───── Page excerpt ─────

Optimism was in the air at the inaugural meeting of the Medical Education Partnership Initiative (MEPI), held recently in South Africa. "This is a hopeful time," observed Dr. Francis Omaswa, one of the leaders of the Initiative's coordinating center. Omaswa opened the session, calling it "the largest-ever meeting of African medical educators," and said "we are making history...this is really a milestone in Africa's development."

The more than 230 participants included several African ministers of health, deans and faculty of the region's leading medical schools, two U.S. ambassadors, the NIH director and numerous African and American collaborators.

Omaswa said the initiative, in which the U.S. will invest up to $130 million over five years in African institutions to transform medical education, is an "exceptional" opportunity.

With funding from the U.S. President's Emergency Plan for AIDS Relief, known as PEPFAR, and the NIH, the program supports awards in a dozen African countries, which are being jointly administered by Fogarty and the Health Resources and Services Administration. Seventeen NIH Institutes and Centers and the Common Fund are participating in the initiative. (View a full list of MEPI partners.)

───── Source data ─────

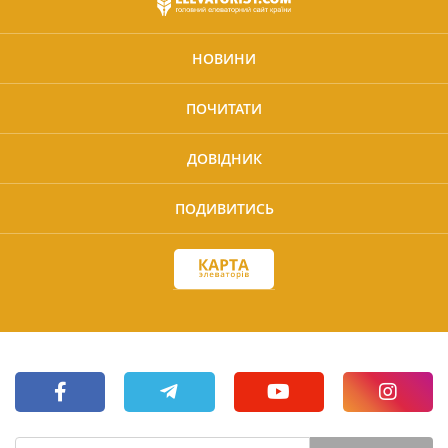
НОВИНИ
ПОЧИТАТИ
ДОВІДНИК
ПОДИВИТИСЬ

─────

● Exercise requirements:
A. According to the MEPI excerpt, how many participants attended the inaugural meeting?
B. Retype the portion of the MEPI excerpt that opens with the words containing "Optimism was in" and closes with "and American collaborators.".
The material after the MEPI excerpt comes from a different source.

● Outputs in order:
A. More than 230.

B.
Optimism was in the air at the inaugural meeting of the Medical Education Partnership Initiative (MEPI), held recently in South Africa. "This is a hopeful time," observed Dr. Francis Omaswa, one of the leaders of the Initiative's coordinating center. Omaswa opened the session, calling it "the largest-ever meeting of African medical educators," and said "we are making history...this is really a milestone in Africa's development."

The more than 230 participants included several African ministers of health, deans and faculty of the region's leading medical schools, two U.S. ambassadors, the NIH director and numerous African and American collaborators.